Yes, gasoline ignites and begins to burn in a rapid manner but in a physics sense it is pretty slow. The spark plug fires and a "flame front" starts burning in the cylinder in a very uniform and predictable way. Sort of like a prairie fire slowly marching across the landscape.

Ether, on the other hand, simply EXPLODES in comparison. And, near the pint of ignition, powerful, localized shock waves are produced that can...and WILL... "crater" tiny sections of metal from the piston crown...valve edges, seats and faces....compression rings....cylinder wall.

Ether may be good in an EMERGENCY situation....but it is wise to limit it's use to JUST THAT!

Ok....said my piece.....

If you want to know what to use INSTEAD of ether...I will be glad to give you a couple of ideas.

If you have any other questions about cleaning your carb after visiting the link Mike sent you....feel free to ask.

Good luck.
 
Ok, I cleaned the carb today. Once I got it apart it was as clean as it could be. No build up, no gunk or any thing. I still still used two cans of carb cleaner and put it back together. Still will not start on it's own. I think my next move is to replace the fuel line and pump bulb. It pumps up hard but after turning the motor over for about ten seconds the bulb is only half firm. Any thoughts?
 
Funny I have the same with my BF50. I also thought I had starting issues. I can't explain (but would love to know why) my priming bulb also goes slack after a few rotations of the motor.
I now turn the motor a few times repump the bulb and wiggle the choke until the engine fires/ splutters. I then choke down turn the motor over again and wooptie she catches. I then give her a rev or two to make sure it's all good and no problems. give it a go.
if there are any better start up tricks out there I would also love to hear them.
 
Make sure your bulb is laying with the arrow that is molded into it horizontal or, even better, have it pointing slightly up...not down. The check balls in those bulbs can be sensitive to the way they are "oriented" and can siphon fuel back to the tank if they don't seal. They go bad and old bulbs should be replaced every few years.

It sounds to me though like both of you have fuel lines or connections BEFORE the bulb that may be sucking air. Since the "leak" is on the suction side of the primer, you can have air enter the line but you won't see any fuel leaking. Also...air molecules are much smaller that gasoline molecules so a small enough hole can pass air but not leak fuel as a result. If your line is old....replace it and use teflon tape to obtain an air tight seal on any pipe threads on fittings.

Other possibilities for the bulb going soft would be:

a crack in the fuel pick up tube inside the tank. Empty the tank and have a look.

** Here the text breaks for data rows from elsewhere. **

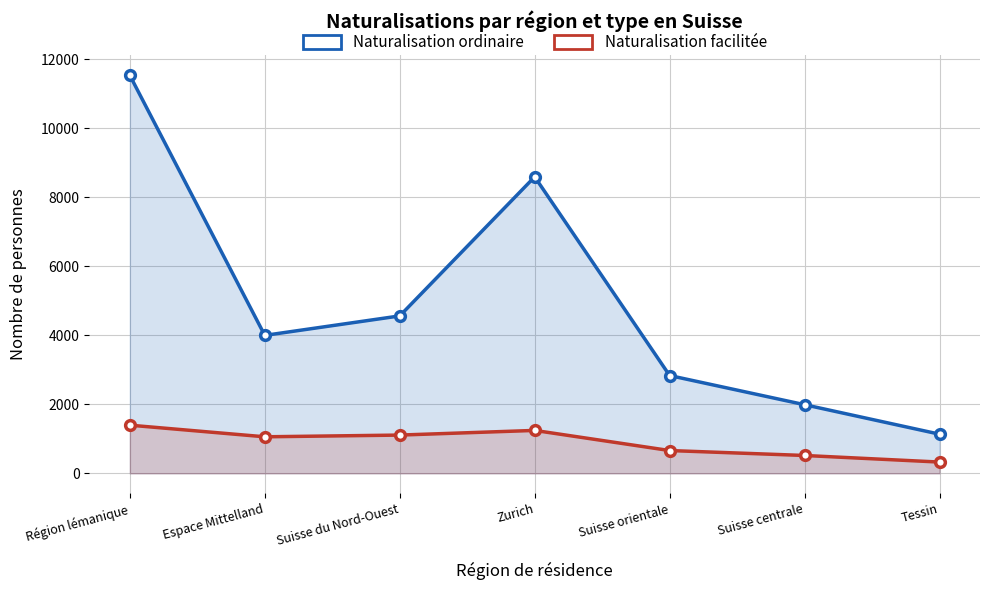

The Naturalisation ordinaire series shows 2834 at Suisse orientale. True or false?

True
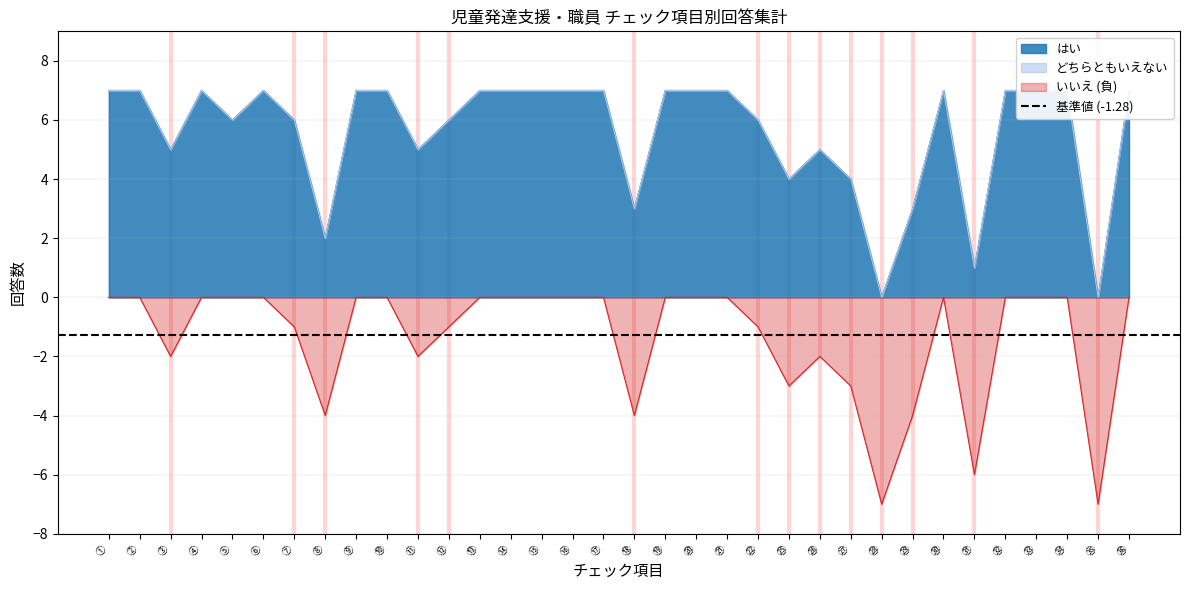

What is the sum of all いいえ values?

-47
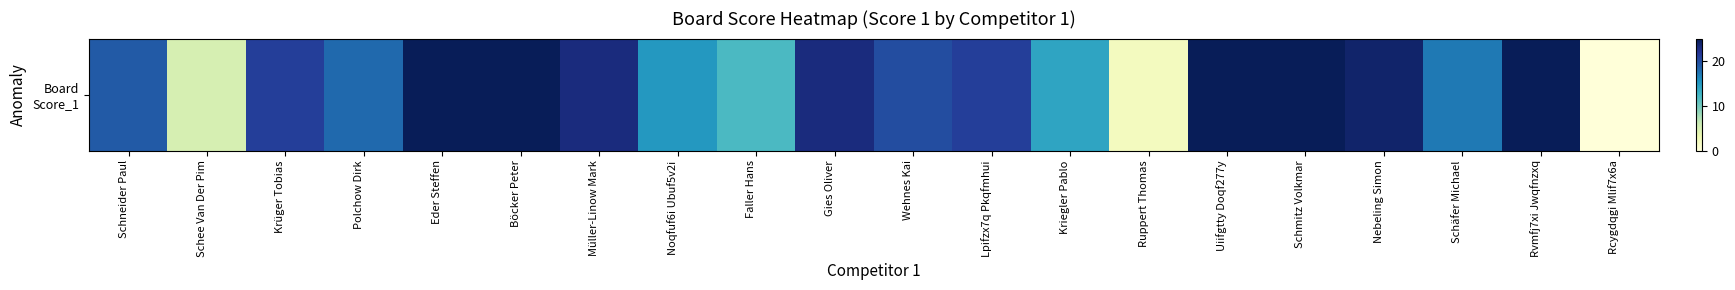

How many data points are less than 21?

10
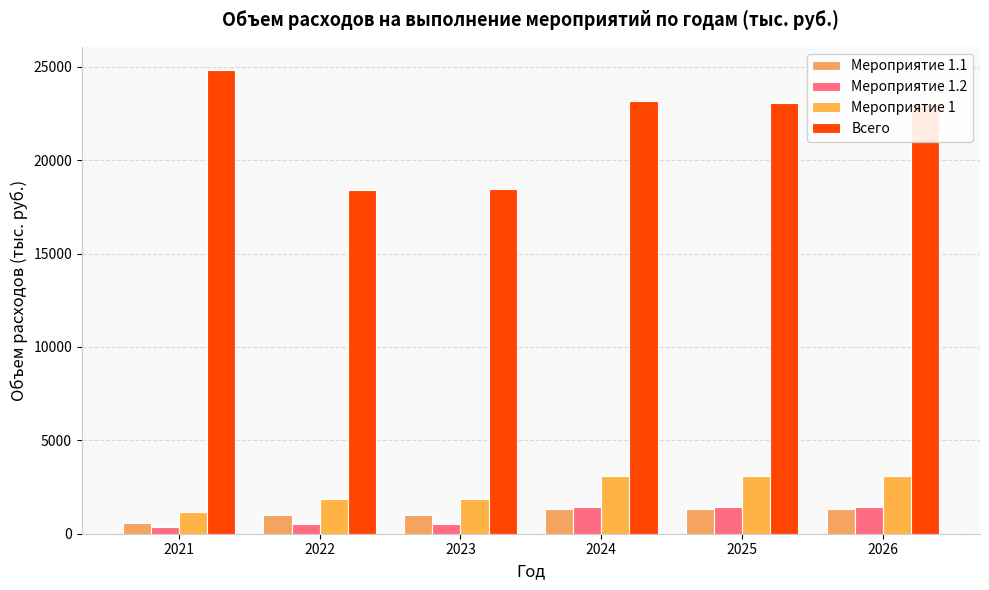

What is the maximum value shown in the chart?

24830.7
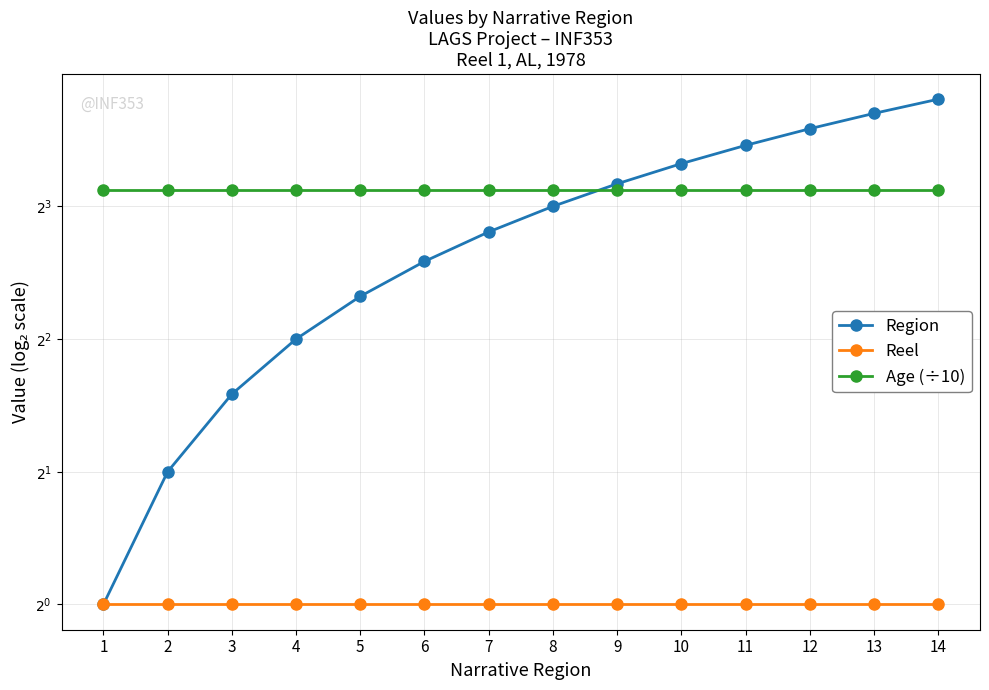

What is the spread (max minus min) of values at 6?

7.7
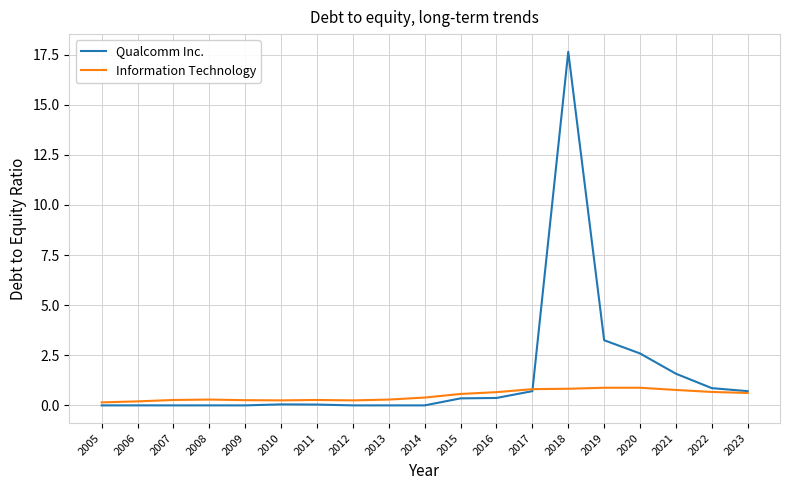

Which series has the widest spread of values?

Qualcomm Inc.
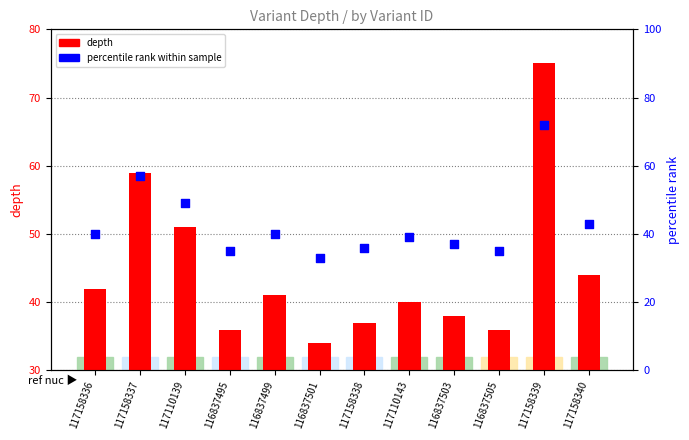

Is the value of depth at 117158336 greater than the value of percentile rank within sample at 116837501?

Yes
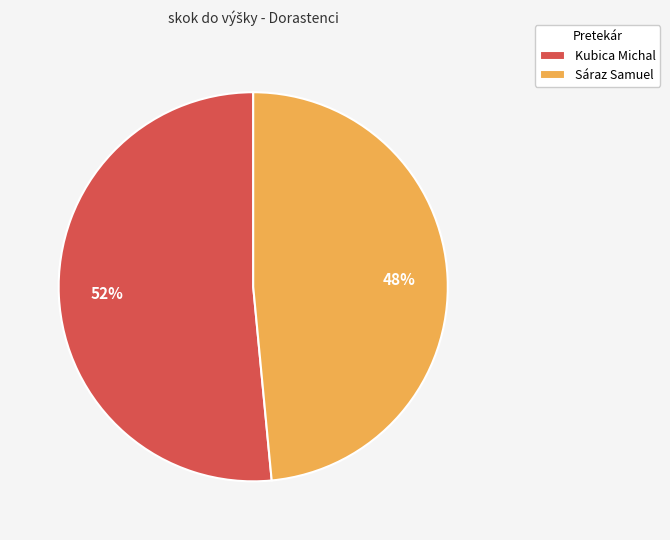

Is it true that Sáraz Samuel is 48% of the pie?

True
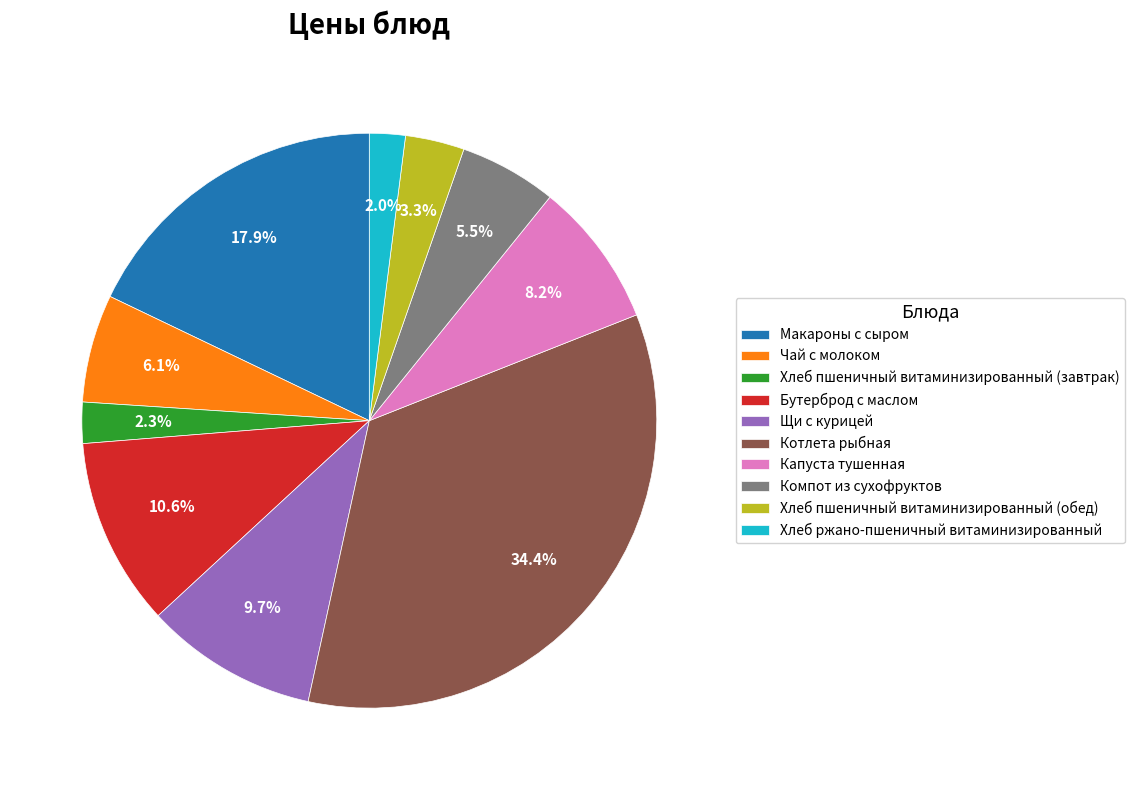

Does Хлеб ржано-пшеничный витаминизированный represent more than half of the total?

No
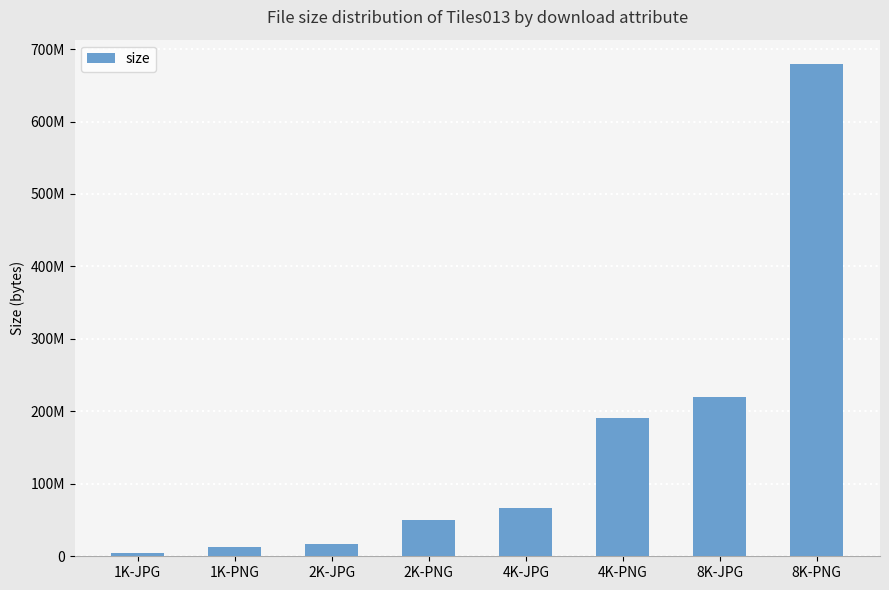

Reading right to left, what are all the values shown in this chart?

678990818	219546504	191075873	66558091	50149967	17250294	13132619	4669072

a partly clogged or stuck closed fuel tank vent. Run the outboard with the fuel cap off and see if there is a change.

crap in the bottom of the tank that ends up inside the primer bulb...sticks to check valve...and keeps it held open.
empty the fuel tank and look for "crud" in the bottom.

That's all I can think of at the moment.

Did you;
do the accelerator pump circuit "squirt check" out the back of the carb? 6 ft. MINIMUM?
Did you physically remove the idle set screw and clean the passages?
Making sure carb spray would come out of the orifices at the top of the rear of the carb barrel?
Make sure the passages or "tunnels" in the bottom of the float chamber were clean and would easily pass cleaner?